→ **Action item**: All the entries, exactly as they read, must be written out again.

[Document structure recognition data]
============================================================

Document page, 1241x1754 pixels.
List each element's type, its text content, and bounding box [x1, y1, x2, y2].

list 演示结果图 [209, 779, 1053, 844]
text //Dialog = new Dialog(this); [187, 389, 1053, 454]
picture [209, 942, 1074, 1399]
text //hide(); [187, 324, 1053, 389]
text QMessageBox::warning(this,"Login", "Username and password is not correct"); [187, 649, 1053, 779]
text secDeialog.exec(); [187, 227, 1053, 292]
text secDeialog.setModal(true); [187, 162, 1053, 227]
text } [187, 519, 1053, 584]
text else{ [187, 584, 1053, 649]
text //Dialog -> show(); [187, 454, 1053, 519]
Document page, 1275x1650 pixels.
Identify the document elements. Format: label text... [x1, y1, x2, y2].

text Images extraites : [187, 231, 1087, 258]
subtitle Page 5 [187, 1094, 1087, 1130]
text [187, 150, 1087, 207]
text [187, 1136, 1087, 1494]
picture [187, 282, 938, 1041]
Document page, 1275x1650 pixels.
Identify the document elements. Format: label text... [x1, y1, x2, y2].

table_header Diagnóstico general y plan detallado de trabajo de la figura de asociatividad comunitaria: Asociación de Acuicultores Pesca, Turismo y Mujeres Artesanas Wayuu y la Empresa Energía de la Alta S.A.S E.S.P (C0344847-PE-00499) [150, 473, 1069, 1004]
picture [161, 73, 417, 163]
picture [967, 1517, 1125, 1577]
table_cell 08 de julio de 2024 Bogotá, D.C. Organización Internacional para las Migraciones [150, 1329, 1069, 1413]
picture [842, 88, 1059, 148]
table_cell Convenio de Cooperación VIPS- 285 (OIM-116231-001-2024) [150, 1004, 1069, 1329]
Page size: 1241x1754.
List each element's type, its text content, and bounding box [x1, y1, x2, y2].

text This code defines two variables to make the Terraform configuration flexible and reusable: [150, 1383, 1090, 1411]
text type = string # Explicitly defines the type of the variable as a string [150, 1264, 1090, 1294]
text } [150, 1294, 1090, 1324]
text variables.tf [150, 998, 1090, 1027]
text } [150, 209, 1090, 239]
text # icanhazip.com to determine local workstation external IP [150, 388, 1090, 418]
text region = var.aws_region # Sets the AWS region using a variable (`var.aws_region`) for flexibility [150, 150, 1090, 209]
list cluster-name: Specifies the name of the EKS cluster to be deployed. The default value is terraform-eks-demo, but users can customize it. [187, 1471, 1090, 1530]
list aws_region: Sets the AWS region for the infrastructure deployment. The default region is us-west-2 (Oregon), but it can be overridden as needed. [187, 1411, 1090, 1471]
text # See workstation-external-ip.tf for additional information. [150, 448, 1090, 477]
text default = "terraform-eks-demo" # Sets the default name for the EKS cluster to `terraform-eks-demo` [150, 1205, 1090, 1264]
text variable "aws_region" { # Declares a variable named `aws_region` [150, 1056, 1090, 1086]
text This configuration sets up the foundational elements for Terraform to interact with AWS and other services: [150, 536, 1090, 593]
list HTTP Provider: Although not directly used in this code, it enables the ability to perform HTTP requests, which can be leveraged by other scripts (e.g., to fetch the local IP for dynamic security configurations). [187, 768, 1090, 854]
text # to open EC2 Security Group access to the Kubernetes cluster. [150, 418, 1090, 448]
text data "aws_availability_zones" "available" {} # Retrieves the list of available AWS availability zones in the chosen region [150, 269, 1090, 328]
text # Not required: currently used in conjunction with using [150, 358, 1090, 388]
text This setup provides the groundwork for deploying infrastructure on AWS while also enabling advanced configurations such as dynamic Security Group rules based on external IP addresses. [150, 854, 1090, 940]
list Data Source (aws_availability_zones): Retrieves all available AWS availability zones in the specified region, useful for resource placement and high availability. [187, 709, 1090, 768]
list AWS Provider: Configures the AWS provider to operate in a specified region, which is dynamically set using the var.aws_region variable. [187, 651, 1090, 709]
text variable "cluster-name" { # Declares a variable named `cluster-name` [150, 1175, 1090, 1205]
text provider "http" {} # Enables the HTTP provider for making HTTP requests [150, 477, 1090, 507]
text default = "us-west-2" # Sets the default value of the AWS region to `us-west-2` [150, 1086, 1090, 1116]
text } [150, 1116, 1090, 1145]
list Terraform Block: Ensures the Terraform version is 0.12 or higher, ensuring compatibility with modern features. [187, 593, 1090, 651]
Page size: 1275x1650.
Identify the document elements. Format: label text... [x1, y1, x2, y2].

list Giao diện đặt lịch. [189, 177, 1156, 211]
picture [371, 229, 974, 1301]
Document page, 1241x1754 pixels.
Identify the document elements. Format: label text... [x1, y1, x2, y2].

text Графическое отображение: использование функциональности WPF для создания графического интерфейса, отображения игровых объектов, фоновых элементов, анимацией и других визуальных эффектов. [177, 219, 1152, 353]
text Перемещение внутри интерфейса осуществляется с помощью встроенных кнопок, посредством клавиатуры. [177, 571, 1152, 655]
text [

============================================================

→ **Solution for this exercise**:
Document page, 1241x1754 pixels.
List each element's type, its text content, and bounding box [x1, y1, x2, y2].

list 演示结果图 [209, 779, 1053, 844]
text //Dialog = new Dialog(this); [187, 389, 1053, 454]
picture [209, 942, 1074, 1399]
text //hide(); [187, 324, 1053, 389]
text QMessageBox::warning(this,"Login", "Username and password is not correct"); [187, 649, 1053, 779]
text secDeialog.exec(); [187, 227, 1053, 292]
text secDeialog.setModal(true); [187, 162, 1053, 227]
text } [187, 519, 1053, 584]
text else{ [187, 584, 1053, 649]
text //Dialog -> show(); [187, 454, 1053, 519]
Document page, 1275x1650 pixels.
Identify the document elements. Format: label text... [x1, y1, x2, y2].

text Images extraites : [187, 231, 1087, 258]
subtitle Page 5 [187, 1094, 1087, 1130]
text [187, 150, 1087, 207]
text [187, 1136, 1087, 1494]
picture [187, 282, 938, 1041]
Document page, 1275x1650 pixels.
Identify the document elements. Format: label text... [x1, y1, x2, y2].

table_header Diagnóstico general y plan detallado de trabajo de la figura de asociatividad comunitaria: Asociación de Acuicultores Pesca, Turismo y Mujeres Artesanas Wayuu y la Empresa Energía de la Alta S.A.S E.S.P (C0344847-PE-00499) [150, 473, 1069, 1004]
picture [161, 73, 417, 163]
picture [967, 1517, 1125, 1577]
table_cell 08 de julio de 2024 Bogotá, D.C. Organización Internacional para las Migraciones [150, 1329, 1069, 1413]
picture [842, 88, 1059, 148]
table_cell Convenio de Cooperación VIPS- 285 (OIM-116231-001-2024) [150, 1004, 1069, 1329]
Page size: 1241x1754.
List each element's type, its text content, and bounding box [x1, y1, x2, y2].

text This code defines two variables to make the Terraform configuration flexible and reusable: [150, 1383, 1090, 1411]
text type = string # Explicitly defines the type of the variable as a string [150, 1264, 1090, 1294]
text } [150, 1294, 1090, 1324]
text variables.tf [150, 998, 1090, 1027]
text } [150, 209, 1090, 239]
text # icanhazip.com to determine local workstation external IP [150, 388, 1090, 418]
text region = var.aws_region # Sets the AWS region using a variable (`var.aws_region`) for flexibility [150, 150, 1090, 209]
list cluster-name: Specifies the name of the EKS cluster to be deployed. The default value is terraform-eks-demo, but users can customize it. [187, 1471, 1090, 1530]
list aws_region: Sets the AWS region for the infrastructure deployment. The default region is us-west-2 (Oregon), but it can be overridden as needed. [187, 1411, 1090, 1471]
text # See workstation-external-ip.tf for additional information. [150, 448, 1090, 477]
text default = "terraform-eks-demo" # Sets the default name for the EKS cluster to `terraform-eks-demo` [150, 1205, 1090, 1264]
text variable "aws_region" { # Declares a variable named `aws_region` [150, 1056, 1090, 1086]
text This configuration sets up the foundational elements for Terraform to interact with AWS and other services: [150, 536, 1090, 593]
list HTTP Provider: Although not directly used in this code, it enables the ability to perform HTTP requests, which can be leveraged by other scripts (e.g., to fetch the local IP for dynamic security configurations). [187, 768, 1090, 854]
text # to open EC2 Security Group access to the Kubernetes cluster. [150, 418, 1090, 448]
text data "aws_availability_zones" "available" {} # Retrieves the list of available AWS availability zones in the chosen region [150, 269, 1090, 328]
text # Not required: currently used in conjunction with using [150, 358, 1090, 388]
text This setup provides the groundwork for deploying infrastructure on AWS while also enabling advanced configurations such as dynamic Security Group rules based on external IP addresses. [150, 854, 1090, 940]
list Data Source (aws_availability_zones): Retrieves all available AWS availability zones in the specified region, useful for resource placement and high availability. [187, 709, 1090, 768]
list AWS Provider: Configures the AWS provider to operate in a specified region, which is dynamically set using the var.aws_region variable. [187, 651, 1090, 709]
text variable "cluster-name" { # Declares a variable named `cluster-name` [150, 1175, 1090, 1205]
text provider "http" {} # Enables the HTTP provider for making HTTP requests [150, 477, 1090, 507]
text default = "us-west-2" # Sets the default value of the AWS region to `us-west-2` [150, 1086, 1090, 1116]
text } [150, 1116, 1090, 1145]
list Terraform Block: Ensures the Terraform version is 0.12 or higher, ensuring compatibility with modern features. [187, 593, 1090, 651]
Page size: 1275x1650.
Identify the document elements. Format: label text... [x1, y1, x2, y2].

list Giao diện đặt lịch. [189, 177, 1156, 211]
picture [371, 229, 974, 1301]
Document page, 1241x1754 pixels.
Identify the document elements. Format: label text... [x1, y1, x2, y2].

text Графическое отображение: использование функциональности WPF для создания графического интерфейса, отображения игровых объектов, фоновых элементов, анимацией и других визуальных эффектов. [177, 219, 1152, 353]
text Перемещение внутри интерфейса осуществляется с помощью встроенных кнопок, посредством клавиатуры. [177, 571, 1152, 655]
text [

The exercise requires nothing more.